Timing is going to be everything for the RBA economy. The ideal is a “Goldilocks” economy — not too hot and not too cold.

Reserve Bank of Australia (RBA) Governor Michele Bullock speaks during the the AusPayNet Summit at the International Convention Centre in Sydney, Tuesday, December 12, 2023. (AAP Image/Bianca De Marchi) NO ARCHIVING
Reserve Bank of Australia Governor Michele Bullock. Credit: BIANCA DE MARCHI/AAPIMAGE

But economies are hard to turn around, both on the way up and the way down. The red hot inflation-driven economy has definitely turned down the RBA targets. But now that downward momentum can’t run away out of control. At some stage, it needs to be slowed, levelled out within the target ranges and stay there.

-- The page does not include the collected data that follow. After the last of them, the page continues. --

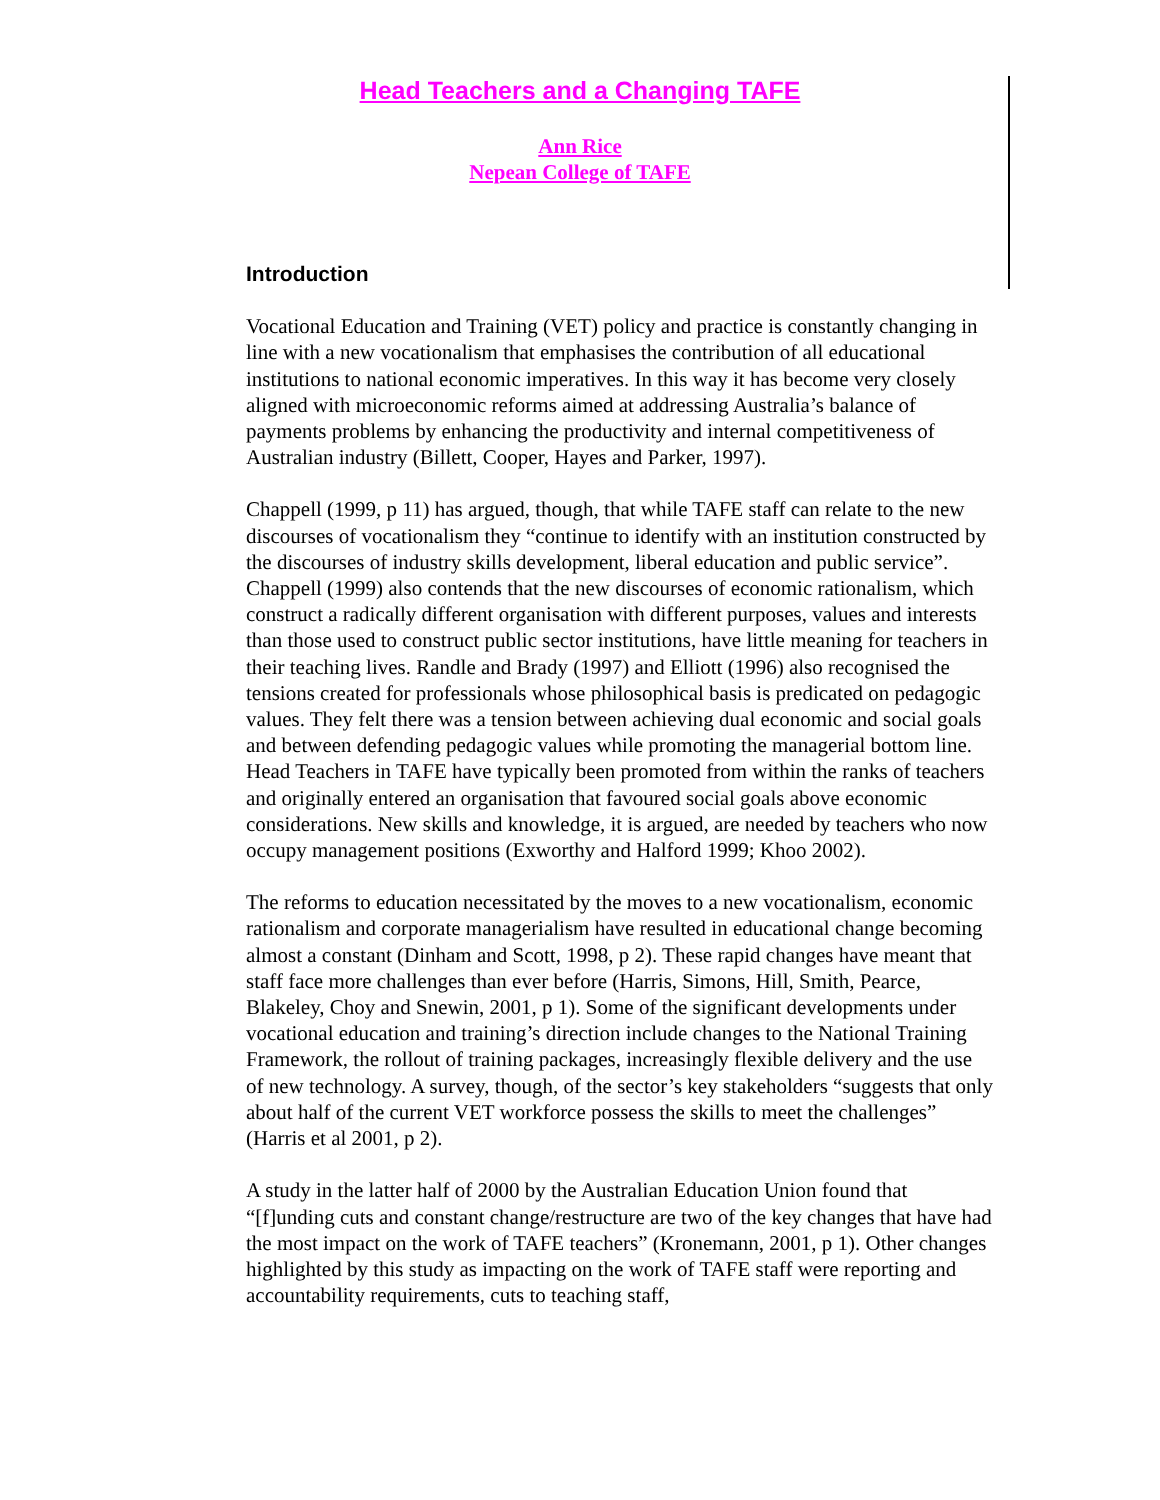Head Teachers and a Changing TAFE
Ann Rice
Nepean College of TAFE
Introduction
Vocational Education and Training (VET) policy and practice is constantly changing in line with a new vocationalism that emphasises the contribution of all educational institutions to national economic imperatives. In this way it has become very closely aligned with microeconomic reforms aimed at addressing Australia’s balance of payments problems by enhancing the productivity and internal competitiveness of Australian industry (Billett, Cooper, Hayes and Parker, 1997).
Chappell (1999, p 11) has argued, though, that while TAFE staff can relate to the new discourses of vocationalism they “continue to identify with an institution constructed by the discourses of industry skills development, liberal education and public service”. Chappell (1999) also contends that the new discourses of economic rationalism, which construct a radically different organisation with different purposes, values and interests than those used to construct public sector institutions, have little meaning for teachers in their teaching lives. Randle and Brady (1997) and Elliott (1996) also recognised the tensions created for professionals whose philosophical basis is predicated on pedagogic values. They felt there was a tension between achieving dual economic and social goals and between defending pedagogic values while promoting the managerial bottom line. Head Teachers in TAFE have typically been promoted from within the ranks of teachers and originally entered an organisation that favoured social goals above economic considerations. New skills and knowledge, it is argued, are needed by teachers who now occupy management positions (Exworthy and Halford 1999; Khoo 2002).
The reforms to education necessitated by the moves to a new vocationalism, economic rationalism and corporate managerialism have resulted in educational change becoming almost a constant (Dinham and Scott, 1998, p 2). These rapid changes have meant that staff face more challenges than ever before (Harris, Simons, Hill, Smith, Pearce, Blakeley, Choy and Snewin, 2001, p 1). Some of the significant developments under vocational education and training’s direction include changes to the National Training Framework, the rollout of training packages, increasingly flexible delivery and the use of new technology. A survey, though, of the sector’s key stakeholders “suggests that only about half of the current VET workforce possess the skills to meet the challenges” (Harris et al 2001, p 2).
A study in the latter half of 2000 by the Australian Education Union found that “[f]unding cuts and constant change/restructure are two of the key changes that have had the most impact on the work of TAFE teachers” (Kronemann, 2001, p 1). Other changes highlighted by this study as impacting on the work of TAFE staff were reporting and accountability requirements, cuts to teaching staff,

When it comes to inflation the RBA is now assuming a fall in the annual CPI to 3.3 per cent by June but then it reckons it will take another 18 months to dip down to the 2-3 per cent target range. That, to me, seems a long time for it to dip another 0.3 per cent.

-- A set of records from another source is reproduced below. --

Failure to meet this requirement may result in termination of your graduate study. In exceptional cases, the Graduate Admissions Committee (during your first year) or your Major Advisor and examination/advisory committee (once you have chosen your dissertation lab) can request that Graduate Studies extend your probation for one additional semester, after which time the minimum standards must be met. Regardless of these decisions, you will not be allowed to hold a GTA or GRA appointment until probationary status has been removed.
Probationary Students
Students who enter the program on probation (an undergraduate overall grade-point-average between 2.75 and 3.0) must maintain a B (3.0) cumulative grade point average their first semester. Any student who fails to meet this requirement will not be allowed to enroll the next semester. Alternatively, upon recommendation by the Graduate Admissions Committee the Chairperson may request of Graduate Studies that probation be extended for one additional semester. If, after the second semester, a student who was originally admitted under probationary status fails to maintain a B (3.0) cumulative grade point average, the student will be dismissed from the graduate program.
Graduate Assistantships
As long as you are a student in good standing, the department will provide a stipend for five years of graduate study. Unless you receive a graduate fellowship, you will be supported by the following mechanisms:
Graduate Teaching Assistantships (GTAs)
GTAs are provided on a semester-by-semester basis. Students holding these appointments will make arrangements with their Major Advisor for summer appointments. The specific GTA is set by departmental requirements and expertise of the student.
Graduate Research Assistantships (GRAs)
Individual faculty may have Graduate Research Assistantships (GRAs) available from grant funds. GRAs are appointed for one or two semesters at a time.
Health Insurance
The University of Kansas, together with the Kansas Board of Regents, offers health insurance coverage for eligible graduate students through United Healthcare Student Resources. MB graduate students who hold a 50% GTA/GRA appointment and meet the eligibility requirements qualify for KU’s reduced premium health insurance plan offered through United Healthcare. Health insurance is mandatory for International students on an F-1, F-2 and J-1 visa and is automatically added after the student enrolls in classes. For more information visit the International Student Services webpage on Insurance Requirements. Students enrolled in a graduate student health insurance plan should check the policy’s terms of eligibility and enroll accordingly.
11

Based on that assumption, the RBA now expects the economic slowdown to be sharper than it expected. It is now forecast economic growth in the June quarter to be 1.13 per cent a year, slower than the 1.8 per cent it previously expected.

The economic growth forecast for the end of the year has also been lowered to 1.8 per cent, while the forecast for late 2025 and June 2026 have been kept the same at 2.4 per cent. Unemployment is expected to rise from the current 3.9 per cent to 4.4 per cent by June 2025.

As you can see the economy is so finely balanced that I suspect we’ll be getting quite a few more sessions with our financial therapist over the coming months.